There is a movement towards defining disability in roughly the following way:
A disability is a condition resulting from a mismatch between an individual and his/her environment.
In the world of software user interfaces we might say:
A disability results from a mismatch between an individual and the user interface they are stuck with.
I would add:
Usability is the art of minimizing this mismatch.
and perhaps conclude:
If we can eliminate all the mismatches then we can eliminate disability.
This last one might appear silly yes, but remember I am toying here with new definitions. I think there are worthwhile reasons for shifting perspectives on disability, but I'll save that argument for a later post.

Monday, November 20, 2006

Thunderbird Accessibility

I'm a lucky guy. Thanks to Aaron Leventhal and Frank Hecker over at Mozilla, another interesting opportunity has come my way: hacking on Thunderbird accessibility. I'm hoping I can make an immediate impact on shortening the bug list.

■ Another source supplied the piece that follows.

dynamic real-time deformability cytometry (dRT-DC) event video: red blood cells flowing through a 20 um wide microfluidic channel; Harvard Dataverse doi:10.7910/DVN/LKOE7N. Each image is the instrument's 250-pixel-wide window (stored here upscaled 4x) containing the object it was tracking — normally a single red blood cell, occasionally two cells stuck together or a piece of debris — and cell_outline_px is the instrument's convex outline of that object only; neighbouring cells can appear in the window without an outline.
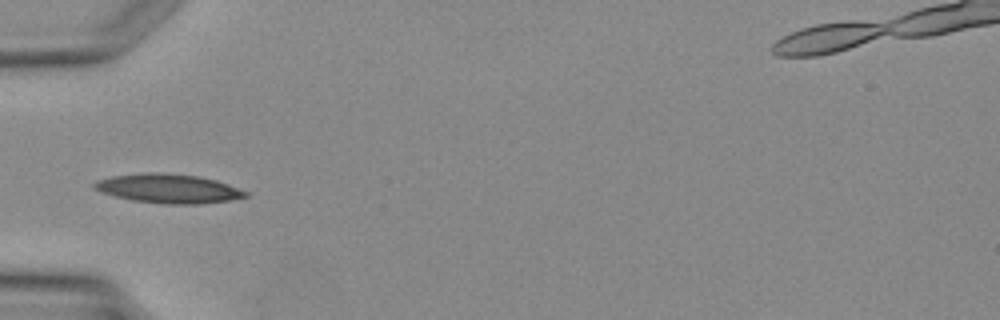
{"species": "Egyptian fruit bat (a non-hibernating species)", "species_latin": "Rousettus aegyptiacus", "temperature_condition": "warm", "stored_images_in_passage": 3, "camera_frame_rate_fps": 3000, "um_per_image_px": 0.085, "animal": {"sex": "female"}, "frame": {"image": 1, "passage_image": 3, "time_ms": 2.333, "image_size_px": [1000, 320], "cell_outline_px": [[248, 196], [228, 200], [200, 204], [164, 204], [132, 200], [116, 196], [92, 188], [92, 184], [96, 180], [112, 176], [144, 172], [156, 172], [200, 176], [216, 180], [228, 184], [248, 192]], "centroid_in_image_um": [14.3, 16.02], "position_along_channel_um": 70.7, "area_um2": 25.61}}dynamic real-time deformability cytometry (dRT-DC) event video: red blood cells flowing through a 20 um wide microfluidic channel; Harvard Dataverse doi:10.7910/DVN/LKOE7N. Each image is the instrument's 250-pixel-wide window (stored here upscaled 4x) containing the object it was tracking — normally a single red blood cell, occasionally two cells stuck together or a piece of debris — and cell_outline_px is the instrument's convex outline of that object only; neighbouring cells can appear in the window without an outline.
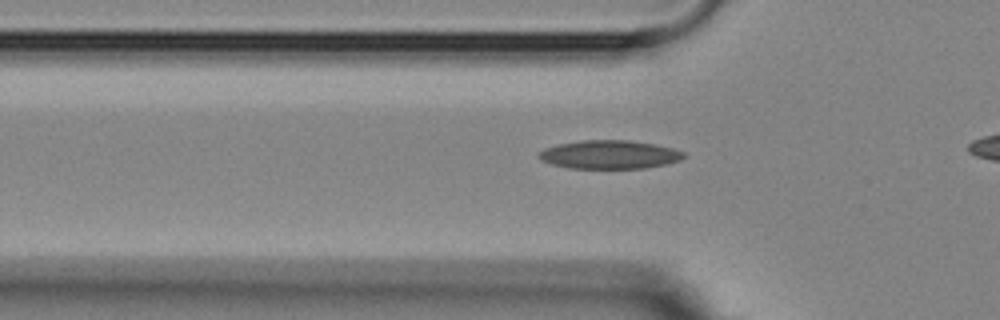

I will also be providing counsel with a compelling new project recently awarded Mozilla funds. This project will essentially be a first step towards a cross-platform user-centric flexible input/control system primarily aimed at users living with physical disabilities. Steve Lee over in the UK will be driving this project and has done a great job of welcoming input from myself and other key people in this field.

I was fortunate to meet Steve over at the GNOME Boston Summit last month, where he, Aaron Leventhal and I were able to retreat to a coffee shop. Aaron showed us the big picture for accessibility in Mozilla-land and I was intrigued. (I phoned Aaron earlier this evening and he told me that he and Frank Hecker are making huge progress in getting Mozilla HQ behind this master plan).

So I'm looking forward to getting my hands into the formidable Mozilla codebase (via Thunderbird). The best part is that the timeline for this work is very flexible, allowing me to keep some cycles on GOK and my other projects. I'm not sure what directions this work might take me but it should be a great challenge and a great ride.